Items from a dataset:

"""

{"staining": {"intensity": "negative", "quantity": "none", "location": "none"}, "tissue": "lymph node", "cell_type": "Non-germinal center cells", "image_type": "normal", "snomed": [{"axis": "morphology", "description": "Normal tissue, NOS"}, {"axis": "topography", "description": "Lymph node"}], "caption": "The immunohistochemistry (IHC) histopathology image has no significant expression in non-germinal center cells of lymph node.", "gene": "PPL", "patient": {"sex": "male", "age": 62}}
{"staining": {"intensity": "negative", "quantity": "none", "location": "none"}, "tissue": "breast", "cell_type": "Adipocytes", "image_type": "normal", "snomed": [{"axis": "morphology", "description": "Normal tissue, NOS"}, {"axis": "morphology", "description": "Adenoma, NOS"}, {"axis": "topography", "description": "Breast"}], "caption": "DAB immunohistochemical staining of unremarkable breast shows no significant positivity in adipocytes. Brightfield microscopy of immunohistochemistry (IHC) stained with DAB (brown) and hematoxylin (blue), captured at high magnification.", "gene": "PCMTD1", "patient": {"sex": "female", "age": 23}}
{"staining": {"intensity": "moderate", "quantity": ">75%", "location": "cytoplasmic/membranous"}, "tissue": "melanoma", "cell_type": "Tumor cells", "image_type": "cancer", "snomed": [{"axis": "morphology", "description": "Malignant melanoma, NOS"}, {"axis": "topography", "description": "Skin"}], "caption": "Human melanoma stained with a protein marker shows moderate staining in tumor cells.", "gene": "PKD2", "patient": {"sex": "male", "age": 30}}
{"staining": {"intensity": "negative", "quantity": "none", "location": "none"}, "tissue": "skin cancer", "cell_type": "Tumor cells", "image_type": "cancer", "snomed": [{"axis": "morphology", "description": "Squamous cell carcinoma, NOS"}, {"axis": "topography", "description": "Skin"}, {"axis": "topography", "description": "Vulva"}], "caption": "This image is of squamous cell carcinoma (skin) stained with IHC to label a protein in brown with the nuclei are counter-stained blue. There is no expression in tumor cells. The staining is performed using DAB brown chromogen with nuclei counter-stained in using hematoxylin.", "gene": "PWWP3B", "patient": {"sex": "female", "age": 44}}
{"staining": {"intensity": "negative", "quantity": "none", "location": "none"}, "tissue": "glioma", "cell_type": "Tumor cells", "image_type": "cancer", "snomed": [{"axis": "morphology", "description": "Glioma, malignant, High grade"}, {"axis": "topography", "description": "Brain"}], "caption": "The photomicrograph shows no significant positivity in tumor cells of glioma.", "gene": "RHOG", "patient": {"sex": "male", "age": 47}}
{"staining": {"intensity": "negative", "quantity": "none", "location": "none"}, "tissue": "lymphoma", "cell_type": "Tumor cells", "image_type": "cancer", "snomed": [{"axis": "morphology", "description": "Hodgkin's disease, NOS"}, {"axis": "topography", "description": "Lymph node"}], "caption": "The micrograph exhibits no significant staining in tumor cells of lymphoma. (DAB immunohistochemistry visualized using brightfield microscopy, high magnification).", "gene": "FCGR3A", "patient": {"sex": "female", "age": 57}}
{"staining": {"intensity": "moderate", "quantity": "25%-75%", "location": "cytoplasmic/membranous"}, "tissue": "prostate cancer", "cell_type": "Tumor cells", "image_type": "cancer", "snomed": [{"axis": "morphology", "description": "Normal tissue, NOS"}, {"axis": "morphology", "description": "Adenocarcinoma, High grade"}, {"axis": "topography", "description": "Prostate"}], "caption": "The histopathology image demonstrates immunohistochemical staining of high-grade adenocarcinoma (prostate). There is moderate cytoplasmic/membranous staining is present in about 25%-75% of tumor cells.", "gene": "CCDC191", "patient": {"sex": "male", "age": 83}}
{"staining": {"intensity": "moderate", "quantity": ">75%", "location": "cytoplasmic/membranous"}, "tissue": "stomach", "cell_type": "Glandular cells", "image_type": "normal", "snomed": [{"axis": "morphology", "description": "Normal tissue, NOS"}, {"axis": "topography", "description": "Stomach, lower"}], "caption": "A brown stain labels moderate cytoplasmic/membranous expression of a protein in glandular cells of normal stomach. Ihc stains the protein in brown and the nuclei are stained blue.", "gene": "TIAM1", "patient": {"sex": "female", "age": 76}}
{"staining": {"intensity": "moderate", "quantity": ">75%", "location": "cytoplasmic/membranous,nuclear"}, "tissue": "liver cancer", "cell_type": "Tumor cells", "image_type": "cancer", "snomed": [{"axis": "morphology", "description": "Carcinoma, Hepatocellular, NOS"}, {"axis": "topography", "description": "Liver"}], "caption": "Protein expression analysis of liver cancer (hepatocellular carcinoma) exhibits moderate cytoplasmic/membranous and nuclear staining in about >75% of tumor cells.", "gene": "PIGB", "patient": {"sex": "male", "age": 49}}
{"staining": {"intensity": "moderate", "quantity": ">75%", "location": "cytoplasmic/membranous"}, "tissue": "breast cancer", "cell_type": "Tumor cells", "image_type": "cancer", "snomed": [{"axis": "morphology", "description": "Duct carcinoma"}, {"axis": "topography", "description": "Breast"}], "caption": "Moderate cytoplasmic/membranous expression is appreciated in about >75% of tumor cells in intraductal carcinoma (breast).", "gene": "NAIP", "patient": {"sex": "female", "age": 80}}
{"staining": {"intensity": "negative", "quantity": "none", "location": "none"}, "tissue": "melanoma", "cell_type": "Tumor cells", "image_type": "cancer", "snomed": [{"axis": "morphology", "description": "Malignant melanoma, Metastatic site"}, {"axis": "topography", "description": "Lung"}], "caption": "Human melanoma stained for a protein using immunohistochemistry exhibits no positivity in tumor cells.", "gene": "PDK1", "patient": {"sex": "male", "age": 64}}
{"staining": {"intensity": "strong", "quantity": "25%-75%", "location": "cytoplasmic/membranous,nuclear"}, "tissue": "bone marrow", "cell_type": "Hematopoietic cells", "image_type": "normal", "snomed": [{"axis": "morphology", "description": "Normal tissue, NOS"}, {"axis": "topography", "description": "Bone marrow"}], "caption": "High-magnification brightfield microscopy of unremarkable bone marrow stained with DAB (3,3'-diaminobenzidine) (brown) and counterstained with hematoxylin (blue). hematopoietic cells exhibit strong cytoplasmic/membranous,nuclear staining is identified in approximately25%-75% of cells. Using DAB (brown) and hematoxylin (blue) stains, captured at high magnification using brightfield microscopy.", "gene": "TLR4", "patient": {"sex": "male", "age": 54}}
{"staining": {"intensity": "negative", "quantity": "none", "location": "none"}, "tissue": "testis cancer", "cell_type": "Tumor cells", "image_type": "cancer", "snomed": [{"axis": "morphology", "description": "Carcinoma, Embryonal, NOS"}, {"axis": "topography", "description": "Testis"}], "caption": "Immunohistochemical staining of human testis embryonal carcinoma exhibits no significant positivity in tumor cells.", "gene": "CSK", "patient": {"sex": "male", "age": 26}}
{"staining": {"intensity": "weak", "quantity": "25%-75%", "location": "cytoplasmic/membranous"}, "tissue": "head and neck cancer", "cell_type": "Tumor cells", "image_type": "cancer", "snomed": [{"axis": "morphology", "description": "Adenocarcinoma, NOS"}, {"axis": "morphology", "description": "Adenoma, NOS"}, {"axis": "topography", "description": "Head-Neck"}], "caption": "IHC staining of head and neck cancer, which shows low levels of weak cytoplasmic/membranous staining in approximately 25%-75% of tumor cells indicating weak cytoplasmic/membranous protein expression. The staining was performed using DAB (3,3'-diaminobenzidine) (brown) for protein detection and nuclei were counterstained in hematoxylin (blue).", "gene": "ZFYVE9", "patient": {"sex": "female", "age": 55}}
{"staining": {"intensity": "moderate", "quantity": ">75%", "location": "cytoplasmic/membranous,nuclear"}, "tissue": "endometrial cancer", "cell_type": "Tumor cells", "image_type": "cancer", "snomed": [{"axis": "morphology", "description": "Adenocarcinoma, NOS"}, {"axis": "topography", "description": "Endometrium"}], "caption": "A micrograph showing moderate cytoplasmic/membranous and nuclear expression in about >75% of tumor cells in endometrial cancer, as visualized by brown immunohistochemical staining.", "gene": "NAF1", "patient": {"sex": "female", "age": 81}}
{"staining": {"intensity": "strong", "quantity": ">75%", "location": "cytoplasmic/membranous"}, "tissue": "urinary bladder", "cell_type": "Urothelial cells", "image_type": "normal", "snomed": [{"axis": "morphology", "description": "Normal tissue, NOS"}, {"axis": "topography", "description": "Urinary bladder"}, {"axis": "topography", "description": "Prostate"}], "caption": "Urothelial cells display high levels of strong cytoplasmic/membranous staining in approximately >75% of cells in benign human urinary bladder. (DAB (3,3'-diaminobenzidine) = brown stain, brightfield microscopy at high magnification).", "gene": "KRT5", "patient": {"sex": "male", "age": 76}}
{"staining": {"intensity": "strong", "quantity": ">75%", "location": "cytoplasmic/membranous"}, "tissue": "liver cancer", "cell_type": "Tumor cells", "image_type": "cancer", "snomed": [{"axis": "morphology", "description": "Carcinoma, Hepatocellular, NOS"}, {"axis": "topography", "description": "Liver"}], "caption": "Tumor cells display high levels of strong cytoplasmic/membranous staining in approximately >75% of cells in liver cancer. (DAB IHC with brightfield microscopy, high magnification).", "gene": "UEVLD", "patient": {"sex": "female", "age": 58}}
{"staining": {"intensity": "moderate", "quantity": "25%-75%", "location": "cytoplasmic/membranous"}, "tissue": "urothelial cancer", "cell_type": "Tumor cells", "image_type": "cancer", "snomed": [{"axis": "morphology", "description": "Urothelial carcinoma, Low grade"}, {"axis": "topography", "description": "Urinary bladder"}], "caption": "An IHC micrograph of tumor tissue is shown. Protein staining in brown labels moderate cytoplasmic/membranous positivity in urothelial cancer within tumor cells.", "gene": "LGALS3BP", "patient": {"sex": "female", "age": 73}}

"""

Exercise requirements: Across the entries above, find the lines with the string "Urinary" and copy them.

Problem solution:
{"staining": {"intensity": "strong", "quantity": ">75%", "location": "cytoplasmic/membranous"}, "tissue": "urinary bladder", "cell_type": "Urothelial cells", "image_type": "normal", "snomed": [{"axis": "morphology", "description": "Normal tissue, NOS"}, {"axis": "topography", "description": "Urinary bladder"}, {"axis": "topography", "description": "Prostate"}], "caption": "Urothelial cells display high levels of strong cytoplasmic/membranous staining in approximately >75% of cells in benign human urinary bladder. (DAB (3,3'-diaminobenzidine) = brown stain, brightfield microscopy at high magnification).", "gene": "KRT5", "patient": {"sex": "male", "age": 76}}
{"staining": {"intensity": "moderate", "quantity": "25%-75%", "location": "cytoplasmic/membranous"}, "tissue": "urothelial cancer", "cell_type": "Tumor cells", "image_type": "cancer", "snomed": [{"axis": "morphology", "description": "Urothelial carcinoma, Low grade"}, {"axis": "topography", "description": "Urinary bladder"}], "caption": "An IHC micrograph of tumor tissue is shown. Protein staining in brown labels moderate cytoplasmic/membranous positivity in urothelial cancer within tumor cells.", "gene": "LGALS3BP", "patient": {"sex": "female", "age": 73}}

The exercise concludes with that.